Não há dúvida de que a medida provocaria uma desvalorização cambial, não porque reduzisse imediatamente o fluxo de recursos externos, mas porque seria uma brutal inconseqüência do governo. Os mercados precificariam o risco de a política econômica passar a ser gerida com base em pressentimentos e não em conhecimento e competência.

No segundo momento, por penalizar dois dos setores mais competitivos do Brasil, a medida inibiria o investimento privado e reduziria as exportações físicas. A desvalorização decorreria da queda da capacidade exportadora. O potencial de crescimento da economia cairia, precisamente o contrário do que se imagina com a proposta.

O Imposto de Exportação é um dos mais antigos do Brasil. Pertencia aos Estados e no princípio do século 20 constituía uma de suas principais receitas. Com a reforma tributária de 1965, passou à competência da União e adquiriu finalidade extra-fiscal. Tornou-se instrumento de comércio exterior e, eventualmente, de controle de preços.

Antes da reforma, a União cobrava um tributo semelhante. Era a contribuição sobre as exportações de café, também chamada de “confisco cambial”. Sua finalidade era neutralizar a grande vantagem competitiva do nosso produto, que criava incentivos ao subfaturamento. Os exportadores podiam combinar preços mais baixos para registrar a venda e deixar a diferença lá fora.

O Imposto de Exportação foi aplicado na época das maxidesvalorizações, quando a súbita elevação da receita dos exportadores criava a mesma situação. Em ambos os casos, a tributação visava a maximizar o ingresso de divisas e não o contrário.

O Imposto de Exportação foi também utilizado com o objetivo de controle da inflação em épocas de normalidade cambial. Forçava o direcionamento de parte da oferta para o abastecimento interno e assim reduzia preços. Essa é a situação que parece justificar a imposição desse imposto na Argentina.

Diz-se por aqui que os argentinos usam a arrecadação do imposto para que seu banco central compre divisas no mercado e sustente uma taxa cambial depreciada. No Brasil, onde as instituições orçamentárias são mais evoluídas, a prática seria impossível, pois os recursos iriam para o Tesouro Nacional. Seria preciso aprovar uma dotação no Orçamento da União. Pela mesma razão, seria difícil usar os recursos para financiar as atividades dos exportadores atingidos, como se fazia na época do confisco cambial do café.

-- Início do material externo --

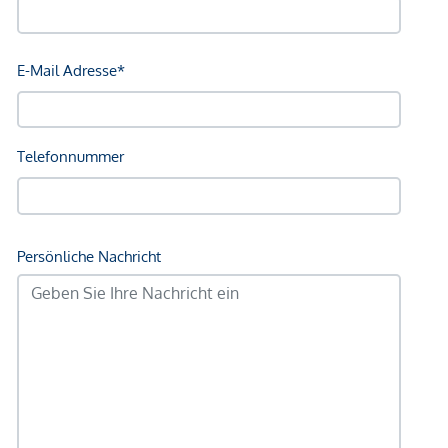
Treuhandabwicklung ist gebunden an ARNOLD
Rechtsanwälte GmbH, Stoß im Himmel 1, 1010 Wien. Die
Kosten betragen 1,5 % des Kaufpreises zzgl. 20 % USt.
sowie Barauslagen und Beglaubigung.
Wir weisen darauf hin, dass zwischen dem Vermittler und
dem zu vermittelnden Dritten ein familiäres oder
wirtschaftliches Naheverhältnis besteht.
Der Vermittler ist als Doppelmakler tätig.
*Der Vertrag kommt nicht mit der INFINA Credit Broker
GmbH zustande. Das Objekt wird von einem externen
Immobilienunternehmen angeboten. Allfällige aus dem
Vertragsabschluss resultierende Rechte sind ausschließlich
gegenüber dem anbietenden Immobilienunternehmen
geltend zu machen. Wir weisen Sie darauf hin, dass die
gemachten Angaben und Informationen lediglich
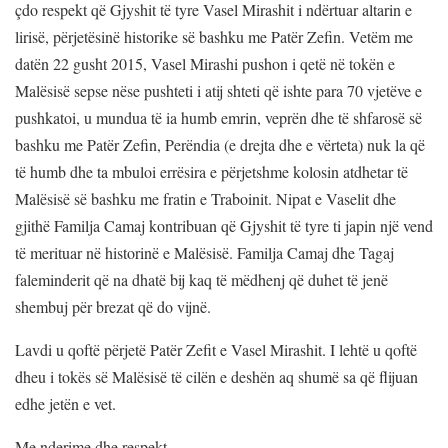
çdo respekt që Gjyshit të tyre Vasel Mirashit i ndërtuar altarin e
lirisë, përjetësinë historike së bashku me Patër Zefin. Vetëm me
datën 22 gusht 2015, Vasel Mirashi pushon i qetë në tokën e
Malësisë sepse nëse pushteti i atij shteti që ishte para 70 vjetëve e
pushkatoi, u mundua të ia humb emrin, veprën dhe të shfarosë së
bashku me Patër Zefin, Perëndia (e drejta dhe e vërteta) nuk la që
të humb dhe ta mbuloi errësira e përjetshme kolosin atdhetar të
Malësisë së bashku me fratin e Traboinit. Nipat e Vaselit dhe
gjithë Familja Camaj kontribuan që Gjyshit të tyre ti japin një vend
të merituar në historinë e Malësisë. Familja Camaj dhe Tagaj
faleminderit që na dhatë bij kaq të mëdhenj që duhet të jenë
shembuj për brezat që do vijnë.
Lavdi u qoftë përjetë Patër Zefit e Vasel Mirashit. I lehtë u qoftë
dheu i tokës së Malësisë të cilën e deshën aq shumë sa që flijuan
edhe jetën e vet.
Me nderime dhe respekt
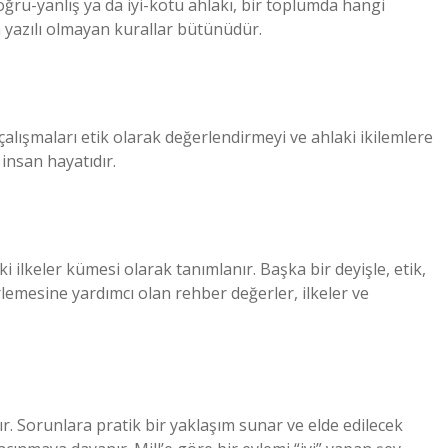
doğru-yanlış ya da iyi-kötü ahlakı, bir toplumda hangi
en yazılı olmayan kurallar bütünüdür.
k çalışmaları etik olarak değerlendirmeyi ve ahlaki ikilemlere
insan hayatıdır.
ki ilkeler kümesi olarak tanımlanır. Başka bir deyişle, etik,
irlemesine yardımcı olan rehber değerler, ilkeler ve
lır. Sorunlara pratik bir yaklaşım sunar ve elde edilecek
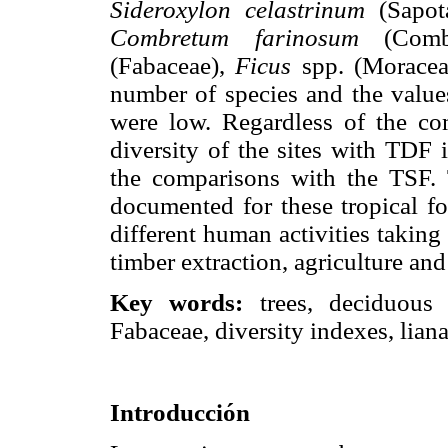
Sideroxylon celastrinum
(Sapota
Combretum farinosum
(Combr
(Fabaceae),
Ficus
spp. (Morace
number of species and the value
were low. Regardless of the co
diversity of the sites with TDF
the comparisons with the TSF. T
documented for these tropical fo
different human activities taking 
timber extraction, agriculture and
Key words:
trees, deciduous f
Fabaceae, diversity indexes, liana
Introducción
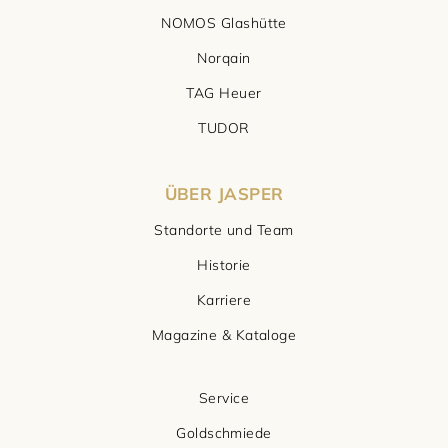
NOMOS Glashütte
Norqain
TAG Heuer
TUDOR
ÜBER JASPER
Standorte und Team
Historie
Karriere
Magazine & Kataloge
Service
Goldschmiede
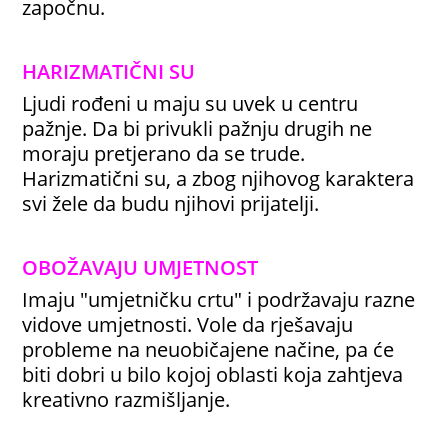
započnu.
HARIZMATIČNI SU
Ljudi rođeni u maju su uvek u centru
pažnje. Da bi privukli pažnju drugih ne
moraju pretjerano da se trude.
Harizmatični su, a zbog njihovog karaktera
svi žele da budu njihovi prijatelji.
OBOŽAVAJU UMJETNOST
Imaju "umjetničku crtu" i podržavaju razne
vidove umjetnosti. Vole da rješavaju
probleme na neuobičajene načine, pa će
biti dobri u bilo kojoj oblasti koja zahtjeva
kreativno razmišljanje.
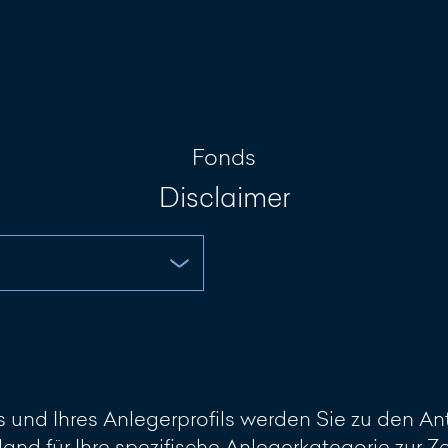
Investment Portal
Nachricht sch
Fonds
Disclaimer
und Ihres Anlegerprofils werden Sie zu den Ant
land für Ihre spezifische Anlegerkategorie zur 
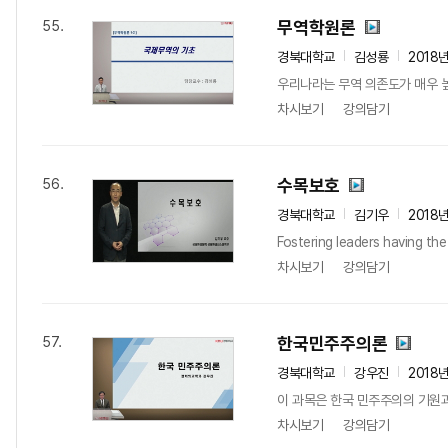
무역학원론
55.
경북대학교
김성룡
2018
우리나라는 무역 의존도가 매우 높
차시보기
강의담기
수목보호
56.
경북대학교
김기우
2018
Fostering leaders having the
차시보기
강의담기
한국민주주의론
57.
경북대학교
강우진
2018
이 과목은 한국 민주주의의 기원과
차시보기
강의담기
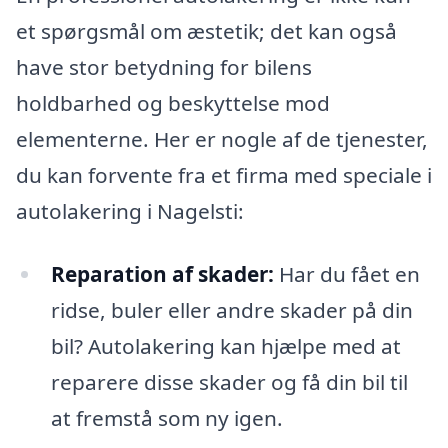
et spørgsmål om æstetik; det kan også
have stor betydning for bilens
holdbarhed og beskyttelse mod
elementerne. Her er nogle af de tjenester,
du kan forvente fra et firma med speciale i
autolakering i Nagelsti:
Reparation af skader:
Har du fået en
ridse, buler eller andre skader på din
bil? Autolakering kan hjælpe med at
reparere disse skader og få din bil til
at fremstå som ny igen.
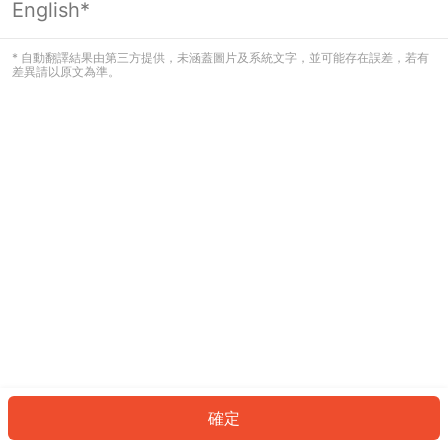
English*
發生錯誤！請登入並再試一次或回到主
頁。
* 自動翻譯結果由第三方提供，未涵蓋圖片及系統文字，並可能存在誤差，若有
差異請以原文為準。
登入
返回首頁
確定
ID: 873ea408ac0-41ba-4a29-9377-17a6754438f0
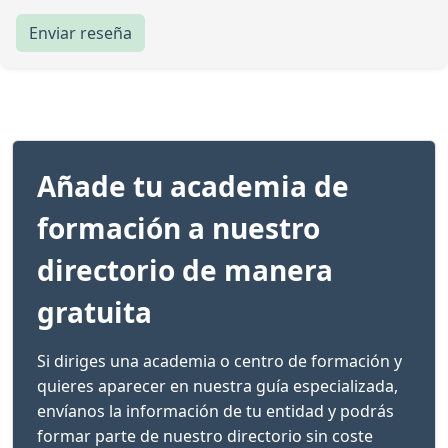
Enviar reseña
Añade tu academia de
formación a nuestro
directorio de manera
gratuita
Si diriges una academia o centro de formación y
quieres aparecer en nuestra guía especializada,
envíanos la información de tu entidad y podrás
formar parte de nuestro directorio sin coste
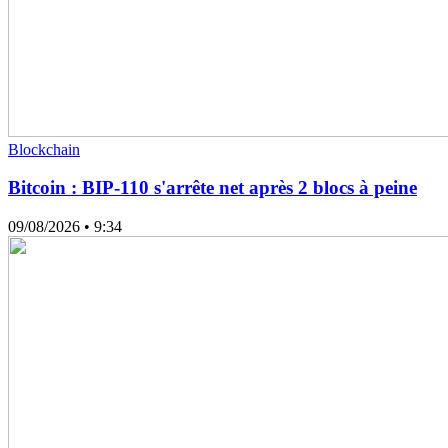
Blockchain
Bitcoin : BIP-110 s'arrête net après 2 blocs à peine
09/08/2026
• 9:34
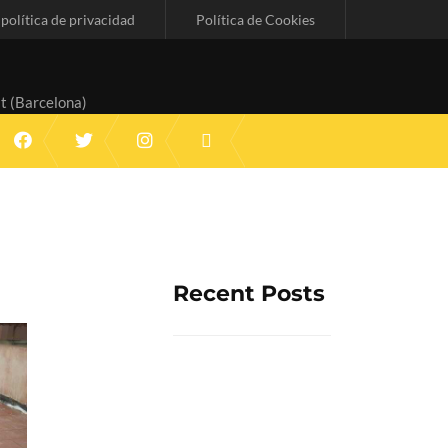
 política de privacidad
Política de Cookies
t (Barcelona)
Recent Posts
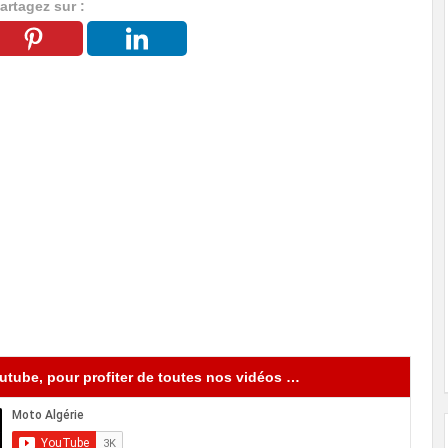
artagez sur :
tube, pour profiter de toutes nos vidéos …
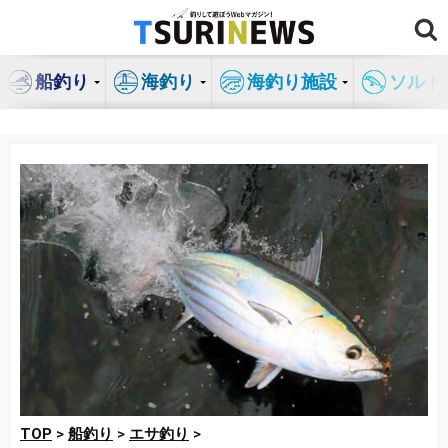
コ
ン
テ
船釣り
海釣り
海釣り施設
ソルト
ン
ツ
へ
ス
キ
ッ
プ
TOP
>
船釣り
>
エサ釣り
>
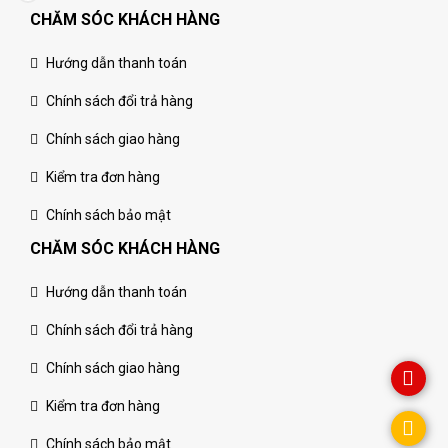
CHĂM SÓC KHÁCH HÀNG
Hướng dẫn thanh toán
Chính sách đổi trả hàng
Chính sách giao hàng
Kiểm tra đơn hàng
Chính sách bảo mật
CHĂM SÓC KHÁCH HÀNG
Hướng dẫn thanh toán
Chính sách đổi trả hàng
Chính sách giao hàng
Kiểm tra đơn hàng
Chính sách bảo mật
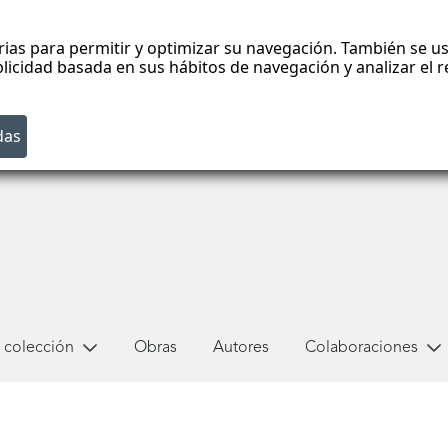
rias para permitir y optimizar su navegación. También se us
blicidad basada en sus hábitos de navegación y analizar el
 colección
Obras
Autores
Colaboraciones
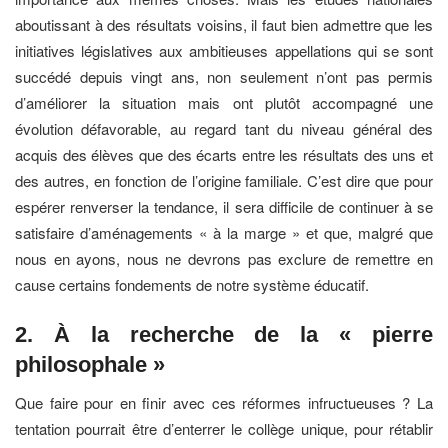
aboutissant à des résultats voisins, il faut bien admettre que les
initiatives législatives aux ambitieuses appellations qui se sont
succédé depuis vingt ans, non seulement n’ont pas permis
d’améliorer la situation mais ont plutôt accompagné une
évolution défavorable, au regard tant du niveau général des
acquis des élèves que des écarts entre les résultats des uns et
des autres, en fonction de l’origine familiale. C’est dire que pour
espérer renverser la tendance, il sera difficile de continuer à se
satisfaire d’aménagements « à la marge » et que, malgré que
nous en ayons, nous ne devrons pas exclure de remettre en
cause certains fondements de notre système éducatif.
2. À la recherche de la « pierre
philosophale »
Que faire pour en finir avec ces réformes infructueuses ? La
tentation pourrait être d’enterrer le collège unique, pour rétablir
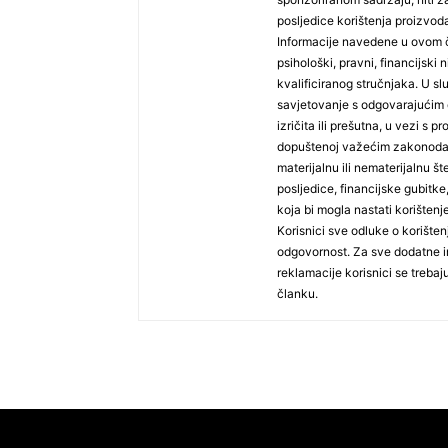
posljedice korištenja proizvoda
Informacije navedene u ovom č
psihološki, pravni, financijski n
kvalificiranog stručnjaka. U sl
savjetovanje s odgovarajućim 
izričita ili prešutna, u vezi s
dopuštenoj važećim zakonodav
materijalnu ili nematerijalnu š
posljedice, financijske gubitke, 
koja bi mogla nastati korišten
Korisnici sve odluke o korište
odgovornost. Za sve dodatne in
reklamacije korisnici se treba
članku.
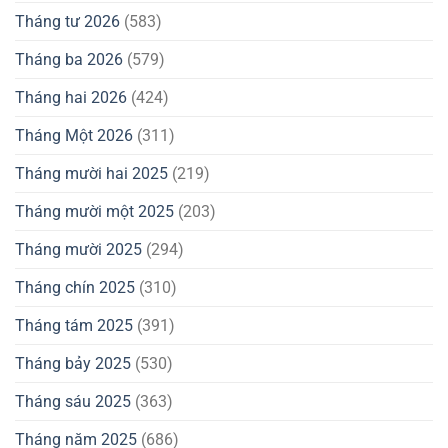
Tháng tư 2026
(583)
Tháng ba 2026
(579)
Tháng hai 2026
(424)
Tháng Một 2026
(311)
Tháng mười hai 2025
(219)
Tháng mười một 2025
(203)
Tháng mười 2025
(294)
Tháng chín 2025
(310)
Tháng tám 2025
(391)
Tháng bảy 2025
(530)
Tháng sáu 2025
(363)
Tháng năm 2025
(686)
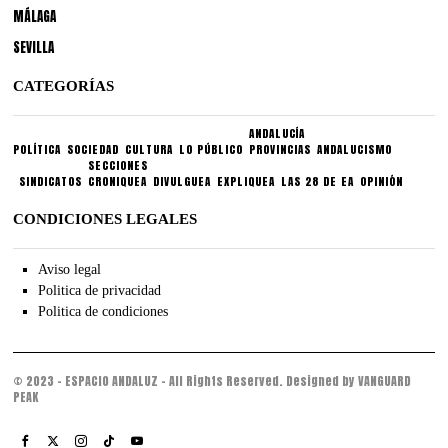
MÁLAGA
SEVILLA
CATEGORÍAS
ANDALUCÍA
POLÍTICA
SOCIEDAD
CULTURA
LO PÚBLICO
PROVINCIAS
ANDALUCISMO
SECCIONES
SINDICATOS
CRONIQUEA
DIVULGUEA
EXPLIQUEA
LAS 28 DE EA
OPINIÓN
CONDICIONES LEGALES
Aviso legal
Politica de privacidad
Politica de condiciones
© 2023 - ESPACIO ANDALUZ - All Rights Reserved. Designed by VANGUARD
PEAK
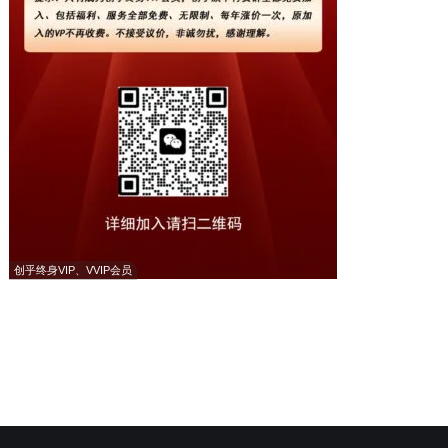
创乎终身VIP、VVIP会员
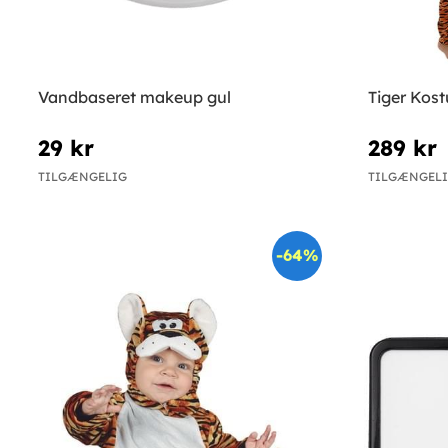
Vandbaseret makeup gul
Tiger Kost
29 kr
289 kr
TILGÆNGELIG
TILGÆNGEL
-64%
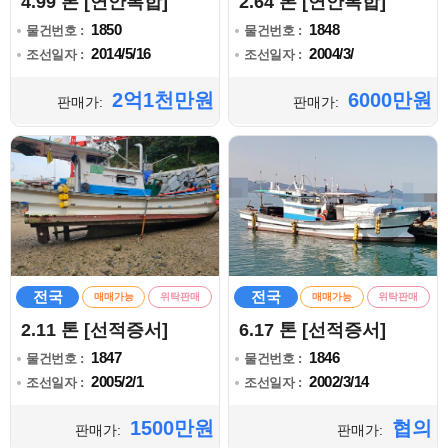
4.99 톤 [연안복합]
2.64 톤 [연안복합]
1850
1848
물건번호 :
물건번호 :
2014/5/16
2004/3/
조선일자 :
조선일자 :
2억1천만원
6000만원
판매가:
판매가:
전국
전국
매매가능
위탁판매
매매가능
위탁판매
2.11 톤 [선적증서]
6.17 톤 [선적증서]
1847
1846
물건번호 :
물건번호 :
2005/2/1
2002/3/14
조선일자 :
조선일자 :
1500만원
협의
판매가:
판매가:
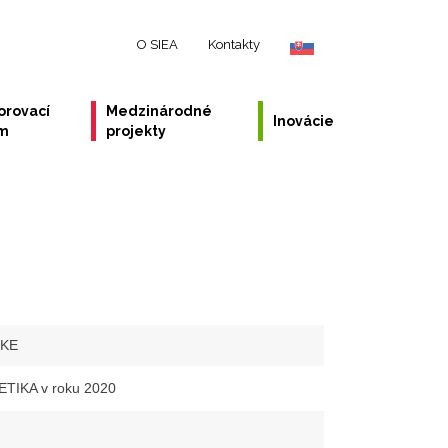
O SIEA
Kontakty
orovací
Medzinárodné
Inovácie
ém
projekty
-KE
TIKA v roku 2020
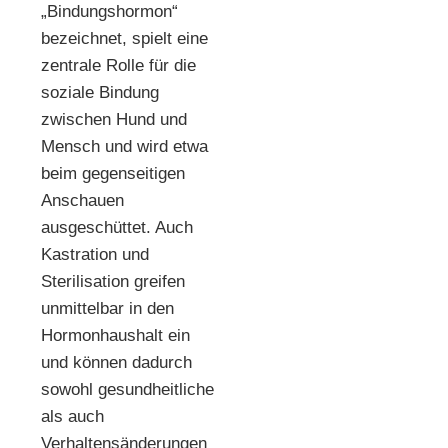
„Bindungshormon“
bezeichnet, spielt eine
zentrale Rolle für die
soziale Bindung
zwischen Hund und
Mensch und wird etwa
beim gegenseitigen
Anschauen
ausgeschüttet. Auch
Kastration und
Sterilisation greifen
unmittelbar in den
Hormonhaushalt ein
und können dadurch
sowohl gesundheitliche
als auch
Verhaltensänderungen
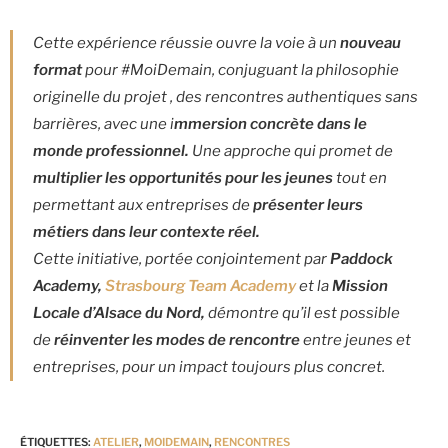
Cette expérience réussie ouvre la voie à un
nouveau
format
pour #MoiDemain, conjuguant la philosophie
originelle du projet , des rencontres authentiques sans
barrières, avec une i
mmersion concrète dans le
monde professionnel.
Une approche qui promet de
multiplier les
opportunités pour les jeunes
tout en
permettant aux entreprises de
présenter leurs
métiers dans leur contexte réel.
Cette initiative, portée conjointement par
Paddock
Academy,
Strasbourg Team Academy
et la
Mission
Locale d’Alsace du Nord,
démontre qu’il est possible
de
réinventer les modes de rencontre
entre jeunes et
entreprises, pour un impact toujours plus concret.
ÉTIQUETTES
:
ATELIER
,
MOIDEMAIN
,
RENCONTRES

O incrível da proposta é imaginar que o imposto diminuiria o fluxo de divisas porque uma parte delas iria para o governo. Acontece que o exportador recebe reais e não moeda estrangeira. O governo ficaria com uma parte dos reais e não das divisas, que continuariam ingressando pelo mercado cambial. Ou seja, a pressão para valorizar o câmbio continuaria a mesma. O imposto seria inócuo para promover uma desvalorização cambial.

Paradoxalmente, a entrada de divisas poderia aumentar em produtos como o minério de ferro. Dada a forte demanda mundial e a competência da Companhia Vale do Rio Doce (CVRD), esta poderia transferir pelo menos parte do ônus do imposto para os importadores. Haveria elevação do fluxo de recursos externos, o oposto do pretendido.

Como se vê, os defensores da cobrança do Imposto de Exportação para promover a desvalorização cambial estão fora de tempo e alheios aos efeitos colaterais negativos da proposta. Felizmente, o Ministério da Fazenda já descartou a idéia. De tão fácil de desmontar e vetar, a eventual acolhida da proposta pelo Congresso não teria futuro.